- _STUDY MATERIAL_:
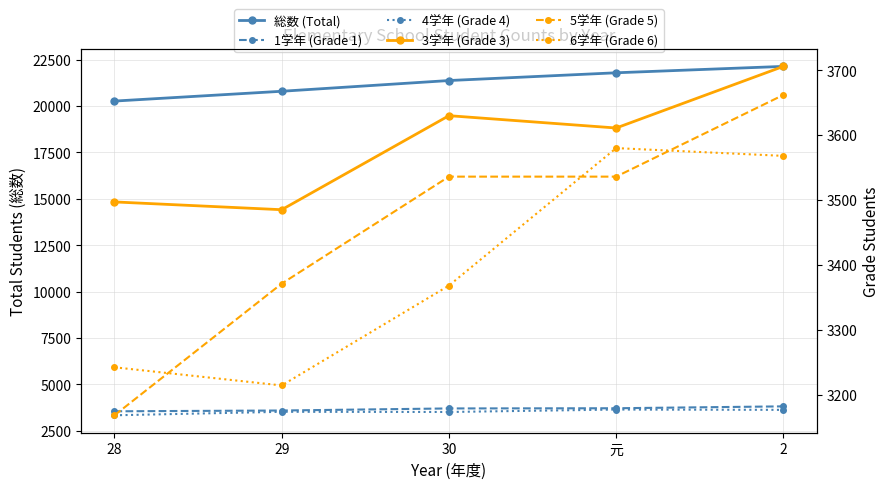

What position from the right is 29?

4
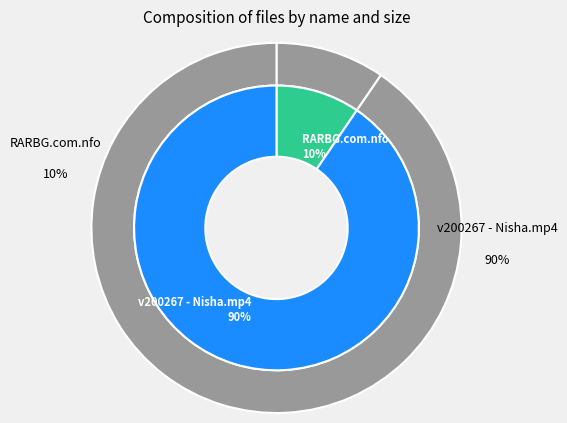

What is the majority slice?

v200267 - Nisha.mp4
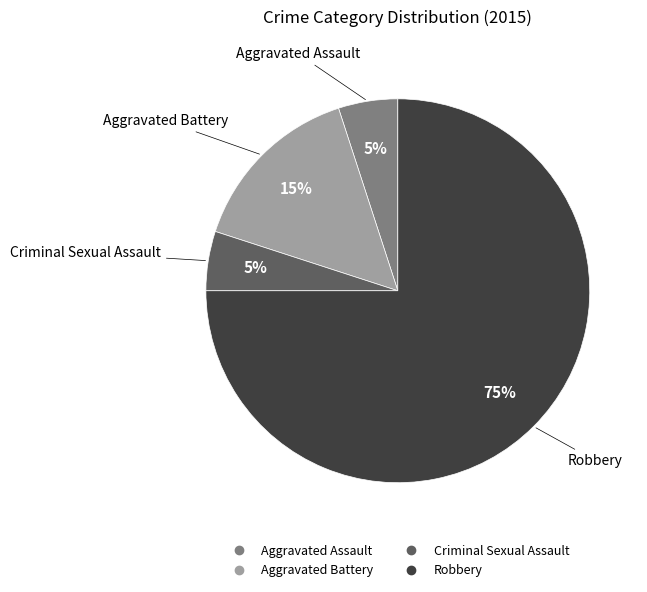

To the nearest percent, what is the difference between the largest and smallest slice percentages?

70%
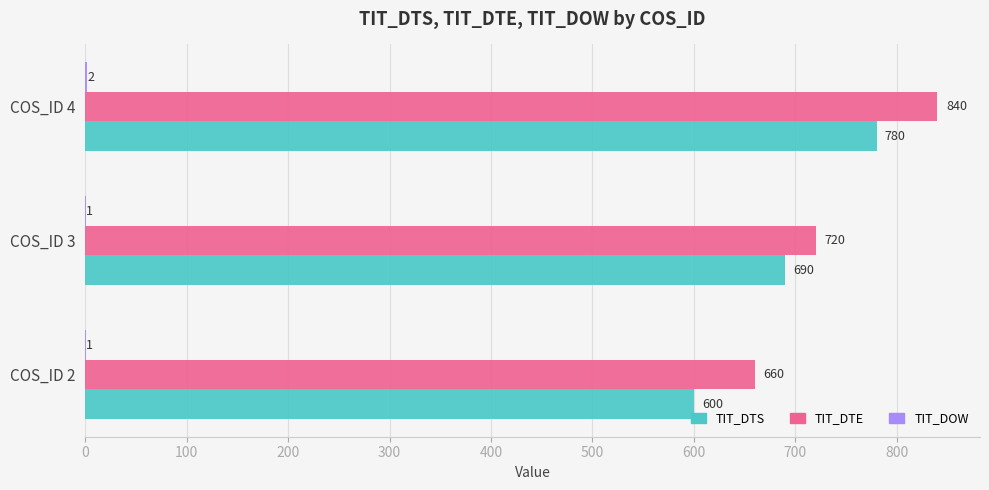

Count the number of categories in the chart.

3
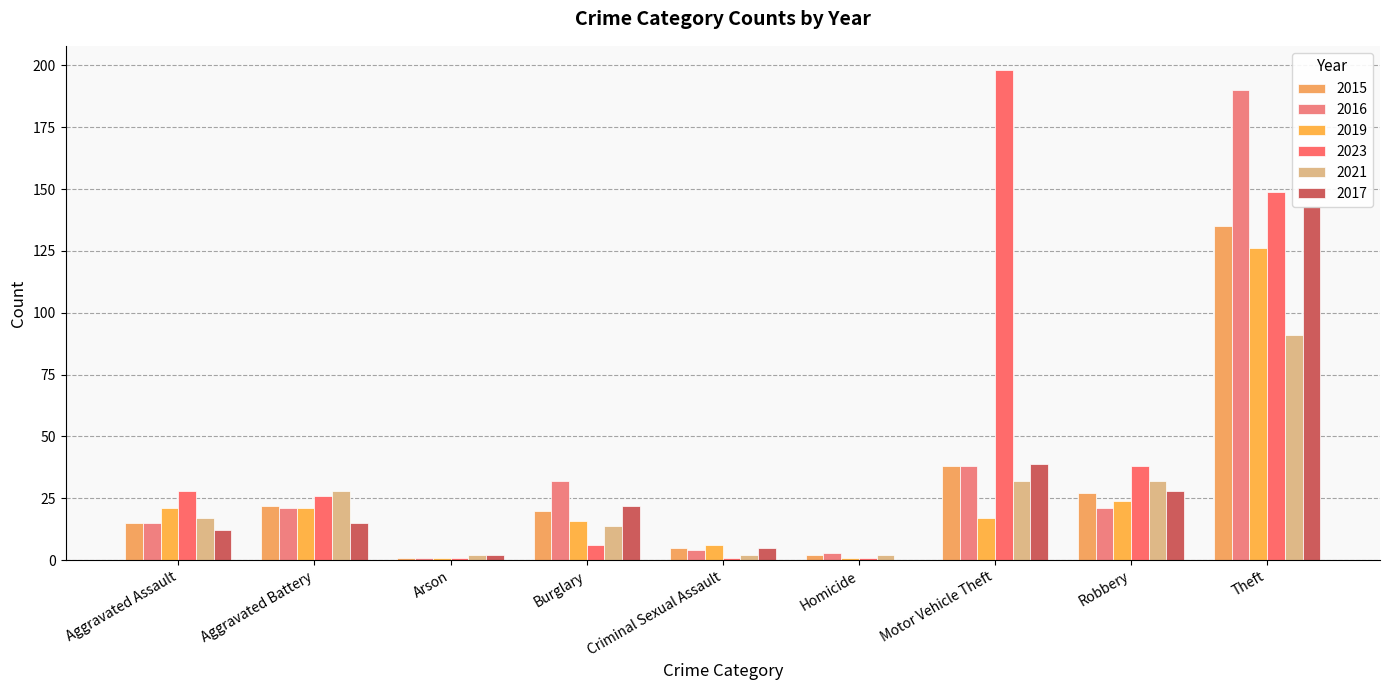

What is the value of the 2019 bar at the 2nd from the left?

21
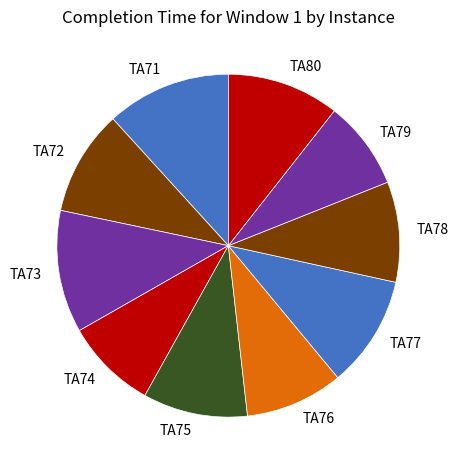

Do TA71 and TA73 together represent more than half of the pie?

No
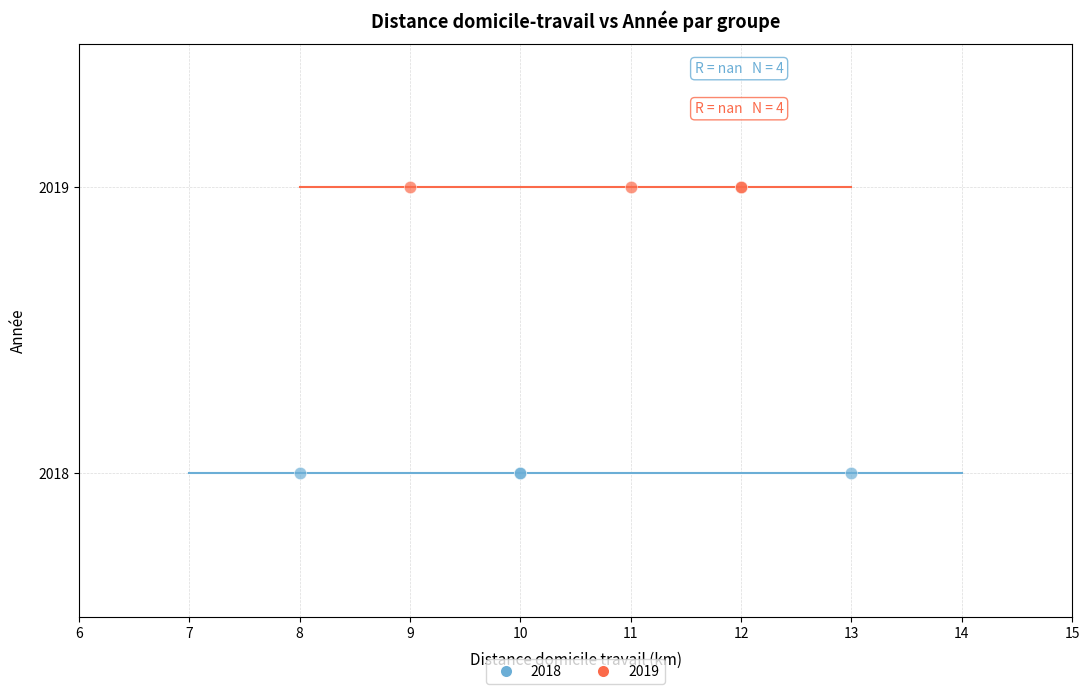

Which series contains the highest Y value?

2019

- _ACTION ITEM_:
Rewrite the entries from the line containing "Do TA71 and" through the end of the entries, changing "pie" to "circle" and leaving everything else as it is. Leave the pictures out of your answer.

- _RESULT OF THIS EXERCISE_:
Do TA71 and TA73 together represent more than half of the circle?

No

Which series contains the highest Y value?

2019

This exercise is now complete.